11017 Background: Most GISTs are driven by mutations in KIT and PDGFRa and secondary mutations are felt to confer resistance to TKIs. In advanced/metastatic GIST, the benefit of second line TKIs and beyond is progressively less after imatinib failure. As such, novel non-TKI approaches are important to explore. Here we report interim analyses of safety and efficacy in advanced GIST patients treated with immunotherapy. Methods: Patients with advanced/metastatic GIST refractory to at least imatinib were enrolled on a randomized, parallel group, unblinded Phase 2 trial of either nivo (240 mg Q2wks) or nivo (240 mg Q2wks) with ipi (1mg/kg Q6wks) for up to 2 years. The primary endpoint was the objective response rate(ORR) of nivo alone or nivo + ipi by RECIST 1.1 criteria. Imaging was assessed by investigator and 3 independent radiologists. Patients were randomized 1:1 and were restaged every 8 weeks. With a sample size of 20 per group, an exact binomial test with a nominal 0.050 one-sided significance level will have 82% power to detect the difference between the null hypothesis response rate 1.5% and the alternative response rate of 15%. Secondary objectives are to ascertain the PFS, CBR, RR by Choi criteria and safety. Blood and biopsies are also being collected. Results: At cutoff, 29 patients (27 evaluable) with a median of 3 (1-7) lines of prior therapies have started on trial. In the nivo only arm, 7/15 pts had a best response of SD for a CBR of 46.7% with the median PFS being 8.57 wks. In the nivo + ipi arm, 1/12 patients had a PR and 2/12 have SD for a CBR of 25.0% (95% exact C.I. 5.5%-57.2%) with a median PFS of 9.1 wks. 8 patients have been on therapy for more than 6 months and two patients with a KIT Exon 17 mutation had radiographic disease shrinkage.

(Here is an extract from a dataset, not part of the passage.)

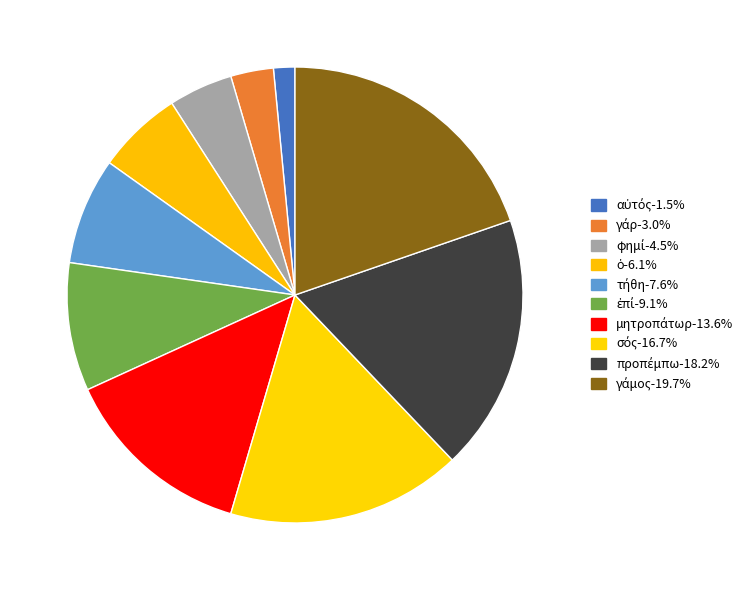

What percentage do προπέμπω and ὁ together represent?

24.2%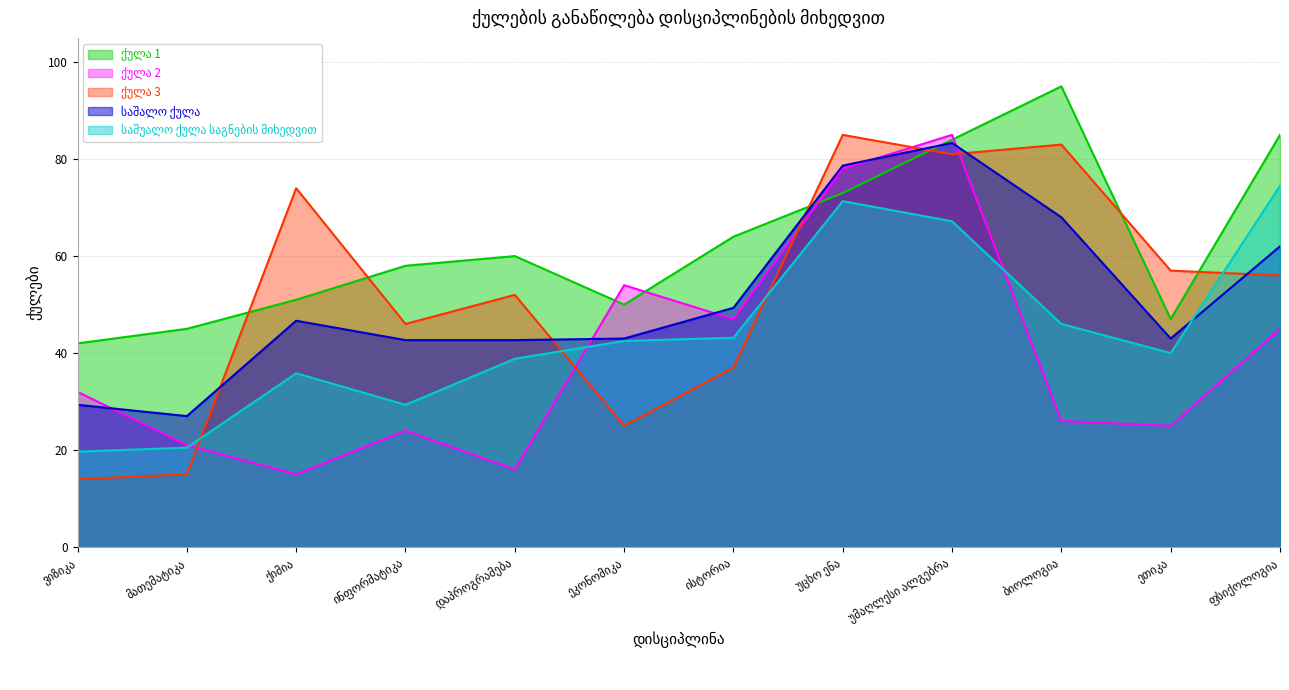

Between which two adjacent categories do ქულა 3 and ქულა 1 first intersect?

მათემატიკა and ქიმია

Most AEs were grades 1-2 with fatigue (37%) being the most common. 4 Grade 3/4 AEs occurred in the nivo and ipi arm (hyperglycemia, weakness, diarrhea x 2) and 4 grade 3/4AEs occurred in the nivo arm (DKA, hyperglycemia, rash, fatigue). Pretreatment biopsies have been obtained in all patients and blood has been collected on all patients for correlative analysis. Conclusions: In a heavily pretreated GIST population, responses and disease control with both nivo and nivo + ipi were observed. To date, the drugs have been well tolerated and no new safety signals have been observed in this disease state. Clinical trial information: NCT02880020.